What is a Code for America Brigade?

A Code for America Brigade is a group of volunteers who meet regularly to collaborate on technology, data, policy and design projects that strengthen their communities. There are over 30 Brigades in the United States. Brigades build participatory power in their cities by holding regular civic hack nights, advocating for open data, and deploying apps.

Local brigades determine their own activities and projects, and the overall Brigade program is administered by Code for America, a San Francisco-based non-profit organization. Code for America has a range of other programs that help governments, entrepreneurs and residents harness technology to solve community problems, including a one-year Fellowship, a civic start-up Accelerator and Incubator and the Peer Network for government workers.

Who can participate in Code for San Jose?

Anyone! We need members with all types of skills. Though most of our projects are technical, there are many roles that do not require programming. Some ways non-technical folks participate include storytelling, community outreach, advising on projects as a subject matter experts, organizing events and writing copy.

Will you teach me how to code?

We are not a teaching organization, but we can definitely connect you with awesome people, resources and projects that can help you on your learning journey. Some of our members are experienced developers who may be able to provide you with suggestions as you figure out what to learn and how to learn it. Our civic hacking projects are also great opportunities to practice and solidify new skills. Many of our members are learning new skills too, so you are also likely to find some study buddies.

If you’re looking for specific learning resources, here are some we recommend:

What is Civic Hacking?

Civic hacking is when citizens see something in the public realm that they can make better, and they take it upon themselves to create a solution.  

A civic hacker can be anyone – technologist, public servant, designer, entrepreneur, engineer – who is willing to collaborate with others to address local challenges and make their cities better for everyone.

In this sense, a hacker is someone who uses a minimum of resources and a maximum of brainpower and ingenuity to create, enhance or fix something. Although in some circumstances the term is used in a negative sense, the term is not inherently negative, nor does it even have to be related to technology.

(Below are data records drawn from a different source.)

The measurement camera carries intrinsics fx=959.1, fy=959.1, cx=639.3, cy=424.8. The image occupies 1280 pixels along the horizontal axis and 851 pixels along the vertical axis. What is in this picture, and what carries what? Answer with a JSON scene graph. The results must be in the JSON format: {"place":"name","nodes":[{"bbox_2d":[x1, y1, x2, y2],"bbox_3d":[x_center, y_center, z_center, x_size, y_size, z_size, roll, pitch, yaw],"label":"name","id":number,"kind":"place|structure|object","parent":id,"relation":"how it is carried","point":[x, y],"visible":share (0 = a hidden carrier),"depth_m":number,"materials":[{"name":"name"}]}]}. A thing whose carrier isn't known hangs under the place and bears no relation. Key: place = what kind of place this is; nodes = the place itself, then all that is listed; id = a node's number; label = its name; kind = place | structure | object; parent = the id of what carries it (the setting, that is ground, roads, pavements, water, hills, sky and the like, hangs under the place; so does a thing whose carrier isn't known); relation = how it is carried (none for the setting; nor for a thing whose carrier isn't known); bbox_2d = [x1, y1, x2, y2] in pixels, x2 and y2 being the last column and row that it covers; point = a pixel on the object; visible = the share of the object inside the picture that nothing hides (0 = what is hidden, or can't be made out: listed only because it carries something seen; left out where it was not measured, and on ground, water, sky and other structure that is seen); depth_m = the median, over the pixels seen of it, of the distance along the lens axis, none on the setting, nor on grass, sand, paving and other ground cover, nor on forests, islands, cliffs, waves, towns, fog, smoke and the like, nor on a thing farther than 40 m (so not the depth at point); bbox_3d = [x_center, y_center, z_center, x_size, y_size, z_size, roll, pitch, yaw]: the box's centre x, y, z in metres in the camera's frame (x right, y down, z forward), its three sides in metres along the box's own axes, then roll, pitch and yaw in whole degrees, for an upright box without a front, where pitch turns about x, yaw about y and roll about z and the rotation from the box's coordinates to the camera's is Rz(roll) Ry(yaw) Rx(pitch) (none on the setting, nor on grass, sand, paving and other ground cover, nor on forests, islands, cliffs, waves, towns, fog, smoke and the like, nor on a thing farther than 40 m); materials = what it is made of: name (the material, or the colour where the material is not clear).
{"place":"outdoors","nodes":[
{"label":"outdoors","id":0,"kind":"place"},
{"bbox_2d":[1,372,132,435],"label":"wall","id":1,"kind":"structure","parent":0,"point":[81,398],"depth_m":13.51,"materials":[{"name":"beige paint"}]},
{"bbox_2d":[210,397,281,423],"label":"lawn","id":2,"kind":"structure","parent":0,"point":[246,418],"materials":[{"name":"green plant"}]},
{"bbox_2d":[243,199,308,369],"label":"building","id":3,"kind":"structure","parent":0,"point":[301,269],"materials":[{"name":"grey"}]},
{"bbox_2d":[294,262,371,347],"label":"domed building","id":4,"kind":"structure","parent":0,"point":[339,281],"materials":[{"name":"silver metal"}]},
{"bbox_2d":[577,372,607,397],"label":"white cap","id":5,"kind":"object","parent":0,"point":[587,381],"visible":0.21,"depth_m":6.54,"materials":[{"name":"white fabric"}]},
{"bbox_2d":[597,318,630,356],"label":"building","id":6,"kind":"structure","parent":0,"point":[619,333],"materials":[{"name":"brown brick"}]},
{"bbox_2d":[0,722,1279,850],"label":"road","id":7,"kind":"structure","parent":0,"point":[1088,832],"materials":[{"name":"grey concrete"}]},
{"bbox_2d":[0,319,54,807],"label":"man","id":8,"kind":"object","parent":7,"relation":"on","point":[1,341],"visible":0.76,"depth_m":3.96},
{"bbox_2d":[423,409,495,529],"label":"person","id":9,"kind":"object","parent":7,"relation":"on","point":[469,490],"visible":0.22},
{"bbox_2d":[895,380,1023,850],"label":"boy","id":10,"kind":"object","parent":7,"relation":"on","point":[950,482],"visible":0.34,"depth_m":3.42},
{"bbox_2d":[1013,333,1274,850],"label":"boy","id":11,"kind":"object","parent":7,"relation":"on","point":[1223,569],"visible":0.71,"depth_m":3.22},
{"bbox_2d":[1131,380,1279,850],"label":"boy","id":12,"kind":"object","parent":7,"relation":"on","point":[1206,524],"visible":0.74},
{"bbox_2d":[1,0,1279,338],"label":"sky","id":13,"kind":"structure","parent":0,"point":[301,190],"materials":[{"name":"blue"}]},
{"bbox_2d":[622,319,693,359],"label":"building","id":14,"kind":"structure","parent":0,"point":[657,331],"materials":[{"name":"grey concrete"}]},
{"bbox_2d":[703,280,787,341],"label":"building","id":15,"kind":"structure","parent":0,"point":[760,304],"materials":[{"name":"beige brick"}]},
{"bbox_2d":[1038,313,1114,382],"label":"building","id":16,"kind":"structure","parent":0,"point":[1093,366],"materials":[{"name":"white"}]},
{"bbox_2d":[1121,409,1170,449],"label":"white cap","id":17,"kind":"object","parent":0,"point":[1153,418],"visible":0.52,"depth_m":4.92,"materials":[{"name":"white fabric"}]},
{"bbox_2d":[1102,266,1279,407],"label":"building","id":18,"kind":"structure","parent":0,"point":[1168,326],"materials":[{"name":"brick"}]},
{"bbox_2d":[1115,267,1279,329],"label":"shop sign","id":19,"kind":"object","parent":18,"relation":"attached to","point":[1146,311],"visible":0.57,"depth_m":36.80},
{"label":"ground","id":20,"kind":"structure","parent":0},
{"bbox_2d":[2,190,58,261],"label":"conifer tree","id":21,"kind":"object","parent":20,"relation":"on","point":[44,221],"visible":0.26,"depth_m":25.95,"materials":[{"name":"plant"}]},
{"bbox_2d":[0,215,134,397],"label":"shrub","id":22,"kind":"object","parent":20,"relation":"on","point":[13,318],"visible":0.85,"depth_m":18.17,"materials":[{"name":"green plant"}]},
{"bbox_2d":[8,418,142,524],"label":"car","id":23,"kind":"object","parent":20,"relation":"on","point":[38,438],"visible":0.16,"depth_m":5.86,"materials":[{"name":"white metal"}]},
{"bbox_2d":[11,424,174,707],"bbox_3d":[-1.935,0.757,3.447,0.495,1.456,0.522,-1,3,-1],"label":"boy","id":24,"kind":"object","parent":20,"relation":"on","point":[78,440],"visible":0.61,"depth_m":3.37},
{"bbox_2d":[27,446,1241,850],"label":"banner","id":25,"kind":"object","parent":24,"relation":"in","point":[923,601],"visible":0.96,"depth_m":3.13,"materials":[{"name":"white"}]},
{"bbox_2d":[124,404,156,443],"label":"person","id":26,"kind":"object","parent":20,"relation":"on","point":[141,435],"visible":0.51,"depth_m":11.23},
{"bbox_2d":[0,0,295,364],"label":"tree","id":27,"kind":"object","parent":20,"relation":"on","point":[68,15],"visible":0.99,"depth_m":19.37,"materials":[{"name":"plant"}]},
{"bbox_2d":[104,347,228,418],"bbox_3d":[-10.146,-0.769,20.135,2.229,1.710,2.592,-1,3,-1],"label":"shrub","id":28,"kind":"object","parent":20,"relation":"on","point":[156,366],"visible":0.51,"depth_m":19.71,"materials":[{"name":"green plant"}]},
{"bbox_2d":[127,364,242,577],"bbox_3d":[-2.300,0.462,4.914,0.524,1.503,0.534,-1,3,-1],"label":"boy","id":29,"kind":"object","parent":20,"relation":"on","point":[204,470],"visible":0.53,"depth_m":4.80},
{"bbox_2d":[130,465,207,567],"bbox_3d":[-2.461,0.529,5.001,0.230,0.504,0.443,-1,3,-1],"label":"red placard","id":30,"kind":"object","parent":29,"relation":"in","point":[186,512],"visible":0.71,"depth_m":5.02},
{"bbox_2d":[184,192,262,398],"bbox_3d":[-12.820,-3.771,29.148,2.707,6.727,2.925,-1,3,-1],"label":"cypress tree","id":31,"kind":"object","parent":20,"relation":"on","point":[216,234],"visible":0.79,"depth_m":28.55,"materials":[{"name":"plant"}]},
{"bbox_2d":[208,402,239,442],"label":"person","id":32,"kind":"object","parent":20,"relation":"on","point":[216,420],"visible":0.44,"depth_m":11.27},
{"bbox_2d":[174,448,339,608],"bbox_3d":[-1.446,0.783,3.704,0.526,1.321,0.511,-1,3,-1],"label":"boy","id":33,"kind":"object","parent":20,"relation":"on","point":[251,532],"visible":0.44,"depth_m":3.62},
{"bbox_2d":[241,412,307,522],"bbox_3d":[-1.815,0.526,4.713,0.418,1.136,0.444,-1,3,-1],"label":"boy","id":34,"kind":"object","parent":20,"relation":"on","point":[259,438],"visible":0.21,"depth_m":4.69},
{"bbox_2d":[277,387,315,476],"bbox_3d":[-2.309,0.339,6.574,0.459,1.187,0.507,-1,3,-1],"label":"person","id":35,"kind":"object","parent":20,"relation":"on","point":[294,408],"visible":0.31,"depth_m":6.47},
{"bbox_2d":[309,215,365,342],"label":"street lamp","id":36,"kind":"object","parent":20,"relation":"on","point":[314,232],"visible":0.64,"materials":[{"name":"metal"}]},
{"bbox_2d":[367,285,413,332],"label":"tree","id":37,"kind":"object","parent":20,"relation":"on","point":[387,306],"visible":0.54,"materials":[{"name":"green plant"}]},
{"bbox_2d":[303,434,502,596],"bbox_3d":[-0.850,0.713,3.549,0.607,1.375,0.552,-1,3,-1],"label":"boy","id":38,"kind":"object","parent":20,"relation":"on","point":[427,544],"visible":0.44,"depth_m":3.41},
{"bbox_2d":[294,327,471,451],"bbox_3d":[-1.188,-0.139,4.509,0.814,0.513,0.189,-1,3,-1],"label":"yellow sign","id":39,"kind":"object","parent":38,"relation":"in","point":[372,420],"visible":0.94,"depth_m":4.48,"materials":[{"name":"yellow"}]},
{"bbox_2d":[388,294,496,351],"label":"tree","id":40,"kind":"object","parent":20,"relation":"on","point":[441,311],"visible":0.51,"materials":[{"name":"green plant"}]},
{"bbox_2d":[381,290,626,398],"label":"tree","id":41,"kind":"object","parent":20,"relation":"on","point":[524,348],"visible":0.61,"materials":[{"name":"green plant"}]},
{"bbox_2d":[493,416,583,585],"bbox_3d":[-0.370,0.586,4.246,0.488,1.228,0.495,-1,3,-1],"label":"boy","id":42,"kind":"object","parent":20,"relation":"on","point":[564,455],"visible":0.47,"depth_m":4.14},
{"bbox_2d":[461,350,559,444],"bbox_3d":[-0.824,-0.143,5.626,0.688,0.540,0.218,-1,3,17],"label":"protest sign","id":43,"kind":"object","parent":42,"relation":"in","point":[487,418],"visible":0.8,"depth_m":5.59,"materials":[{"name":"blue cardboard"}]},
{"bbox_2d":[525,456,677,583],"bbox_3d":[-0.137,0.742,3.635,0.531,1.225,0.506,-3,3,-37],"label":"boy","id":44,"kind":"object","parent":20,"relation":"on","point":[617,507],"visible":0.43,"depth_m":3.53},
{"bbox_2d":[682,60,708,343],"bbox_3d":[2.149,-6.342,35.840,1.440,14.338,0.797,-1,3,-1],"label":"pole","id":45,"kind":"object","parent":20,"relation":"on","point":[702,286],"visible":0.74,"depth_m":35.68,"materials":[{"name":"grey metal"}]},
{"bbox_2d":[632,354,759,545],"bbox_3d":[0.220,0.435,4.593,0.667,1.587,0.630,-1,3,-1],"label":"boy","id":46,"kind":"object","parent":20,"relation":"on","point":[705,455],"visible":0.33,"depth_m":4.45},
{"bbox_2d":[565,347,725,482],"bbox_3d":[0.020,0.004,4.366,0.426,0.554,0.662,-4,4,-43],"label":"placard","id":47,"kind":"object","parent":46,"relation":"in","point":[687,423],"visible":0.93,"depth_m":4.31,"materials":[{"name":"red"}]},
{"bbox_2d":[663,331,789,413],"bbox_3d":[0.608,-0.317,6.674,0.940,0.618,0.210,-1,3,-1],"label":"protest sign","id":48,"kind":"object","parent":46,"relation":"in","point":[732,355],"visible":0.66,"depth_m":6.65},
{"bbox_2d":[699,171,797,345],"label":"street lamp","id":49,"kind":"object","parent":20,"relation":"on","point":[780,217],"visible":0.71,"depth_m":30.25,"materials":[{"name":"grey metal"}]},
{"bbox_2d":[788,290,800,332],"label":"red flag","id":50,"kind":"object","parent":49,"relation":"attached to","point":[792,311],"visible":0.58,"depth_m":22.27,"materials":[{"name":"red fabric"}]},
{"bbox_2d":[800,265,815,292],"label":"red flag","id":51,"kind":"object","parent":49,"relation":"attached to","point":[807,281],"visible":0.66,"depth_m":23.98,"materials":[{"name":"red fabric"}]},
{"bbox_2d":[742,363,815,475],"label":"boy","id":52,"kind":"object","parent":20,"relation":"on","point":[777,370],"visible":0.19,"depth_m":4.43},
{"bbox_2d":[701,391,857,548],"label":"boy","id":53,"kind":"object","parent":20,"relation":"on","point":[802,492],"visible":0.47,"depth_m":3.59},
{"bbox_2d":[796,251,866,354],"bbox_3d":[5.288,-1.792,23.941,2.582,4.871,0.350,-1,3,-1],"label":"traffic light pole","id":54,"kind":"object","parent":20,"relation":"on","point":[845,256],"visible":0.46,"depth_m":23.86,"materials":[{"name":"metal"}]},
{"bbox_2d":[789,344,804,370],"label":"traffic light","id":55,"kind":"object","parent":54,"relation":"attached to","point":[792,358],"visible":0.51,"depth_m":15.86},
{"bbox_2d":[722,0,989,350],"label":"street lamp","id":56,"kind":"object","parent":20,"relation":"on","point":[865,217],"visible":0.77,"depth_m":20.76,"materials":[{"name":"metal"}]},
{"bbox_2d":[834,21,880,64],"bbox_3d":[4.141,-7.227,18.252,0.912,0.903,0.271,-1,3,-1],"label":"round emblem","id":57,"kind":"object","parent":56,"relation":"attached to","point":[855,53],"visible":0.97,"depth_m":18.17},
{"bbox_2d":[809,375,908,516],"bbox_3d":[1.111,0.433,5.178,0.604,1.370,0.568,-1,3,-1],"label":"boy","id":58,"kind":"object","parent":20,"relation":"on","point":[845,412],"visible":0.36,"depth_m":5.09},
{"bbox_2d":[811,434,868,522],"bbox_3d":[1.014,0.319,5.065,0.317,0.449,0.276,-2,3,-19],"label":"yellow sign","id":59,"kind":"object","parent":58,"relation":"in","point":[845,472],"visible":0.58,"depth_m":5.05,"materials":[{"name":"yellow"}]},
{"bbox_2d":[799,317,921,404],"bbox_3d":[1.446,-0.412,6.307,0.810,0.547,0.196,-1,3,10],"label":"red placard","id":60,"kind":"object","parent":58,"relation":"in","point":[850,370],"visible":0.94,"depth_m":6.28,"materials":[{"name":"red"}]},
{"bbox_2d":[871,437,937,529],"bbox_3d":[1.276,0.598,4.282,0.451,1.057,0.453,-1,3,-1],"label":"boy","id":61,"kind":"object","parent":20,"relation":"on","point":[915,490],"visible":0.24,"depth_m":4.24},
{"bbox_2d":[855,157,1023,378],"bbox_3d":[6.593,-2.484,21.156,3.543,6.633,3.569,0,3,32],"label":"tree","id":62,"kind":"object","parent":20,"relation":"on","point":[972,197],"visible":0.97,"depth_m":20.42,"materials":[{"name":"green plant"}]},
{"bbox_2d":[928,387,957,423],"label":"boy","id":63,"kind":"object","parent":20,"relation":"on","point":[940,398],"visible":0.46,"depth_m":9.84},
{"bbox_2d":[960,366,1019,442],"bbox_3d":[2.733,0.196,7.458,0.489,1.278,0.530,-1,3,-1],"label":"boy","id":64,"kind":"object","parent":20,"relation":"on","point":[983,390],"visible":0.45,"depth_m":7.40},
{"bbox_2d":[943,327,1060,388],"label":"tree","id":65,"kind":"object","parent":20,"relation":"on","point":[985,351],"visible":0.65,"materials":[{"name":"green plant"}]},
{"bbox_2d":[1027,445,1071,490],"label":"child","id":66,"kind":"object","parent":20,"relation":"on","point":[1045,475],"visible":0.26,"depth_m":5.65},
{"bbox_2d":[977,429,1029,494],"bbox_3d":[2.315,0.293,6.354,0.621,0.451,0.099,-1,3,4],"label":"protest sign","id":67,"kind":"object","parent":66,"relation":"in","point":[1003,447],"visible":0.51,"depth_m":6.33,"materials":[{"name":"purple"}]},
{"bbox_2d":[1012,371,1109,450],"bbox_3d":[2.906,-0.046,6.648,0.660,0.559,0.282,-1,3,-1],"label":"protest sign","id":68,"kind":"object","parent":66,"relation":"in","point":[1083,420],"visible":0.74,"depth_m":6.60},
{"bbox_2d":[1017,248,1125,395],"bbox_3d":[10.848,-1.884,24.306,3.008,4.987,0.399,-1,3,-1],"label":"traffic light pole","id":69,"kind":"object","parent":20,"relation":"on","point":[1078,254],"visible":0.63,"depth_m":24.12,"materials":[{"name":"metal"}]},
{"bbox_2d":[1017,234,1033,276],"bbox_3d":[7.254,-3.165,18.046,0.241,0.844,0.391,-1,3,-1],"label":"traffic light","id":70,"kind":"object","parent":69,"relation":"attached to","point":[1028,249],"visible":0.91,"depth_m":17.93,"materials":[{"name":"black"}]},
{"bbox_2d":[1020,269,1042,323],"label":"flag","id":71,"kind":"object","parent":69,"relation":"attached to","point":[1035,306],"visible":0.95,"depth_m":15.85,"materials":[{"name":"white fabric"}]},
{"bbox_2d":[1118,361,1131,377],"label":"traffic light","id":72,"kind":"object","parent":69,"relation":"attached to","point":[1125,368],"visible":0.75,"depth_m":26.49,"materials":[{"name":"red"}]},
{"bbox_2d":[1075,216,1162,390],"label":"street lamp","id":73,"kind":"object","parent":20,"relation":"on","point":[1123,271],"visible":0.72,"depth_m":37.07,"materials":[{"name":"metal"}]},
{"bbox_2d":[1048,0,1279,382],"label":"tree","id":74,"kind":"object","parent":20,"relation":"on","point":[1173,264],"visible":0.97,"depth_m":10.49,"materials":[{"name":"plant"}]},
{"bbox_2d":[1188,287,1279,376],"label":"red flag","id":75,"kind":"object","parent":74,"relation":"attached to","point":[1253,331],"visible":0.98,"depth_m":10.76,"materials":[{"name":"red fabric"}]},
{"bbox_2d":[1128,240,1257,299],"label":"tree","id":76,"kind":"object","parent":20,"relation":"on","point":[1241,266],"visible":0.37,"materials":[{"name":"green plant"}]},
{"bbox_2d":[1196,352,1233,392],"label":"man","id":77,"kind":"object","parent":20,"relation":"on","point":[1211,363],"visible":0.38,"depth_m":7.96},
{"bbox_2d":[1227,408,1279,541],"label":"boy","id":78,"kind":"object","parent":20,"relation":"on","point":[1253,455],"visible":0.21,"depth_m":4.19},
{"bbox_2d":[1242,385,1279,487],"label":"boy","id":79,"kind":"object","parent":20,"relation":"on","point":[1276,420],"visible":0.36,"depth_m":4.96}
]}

Here’s a great 2-minute video on Civic Hacking in Pursuit of Democracy from the Sunlight Foundation. For a more in-depth exploration of civic hacking, see this Code for America blog post by Jake Levitas and this video on Civic Hacking 101 from Christopher Whitaker.

What is Open Data?

Open data is data that can be freely used, reused and redistributed by anyone. The U.S. government defines open data as publicly available data structured in a way that enables the data to be fully discoverable and usable by end users.

Governments around the US are opening their data, allowing civic hackers to build tools, apps and other solutions that benefit their communities.

For an in-depth treatment, see the 8 Principles of Open Government Data or refer to the Open Data Handbook published by the Open Knowledge Foundation.

What is Open Government?

Open government promotes greater citizen participation, collaboration, and transparency in government. This includes promoting government accountability via improved citizen access to public government information, decision-making, and representatives.

Many public agencies already abide by open government laws that were developed in the 1970s prior to the Internet. These laws tend to be focused on making sure meetings are held in public and that agencies respond to requests for information. Today, open government increasingly overlaps with the idea that governments should provide citizens with open data on its actions, performance and decisions.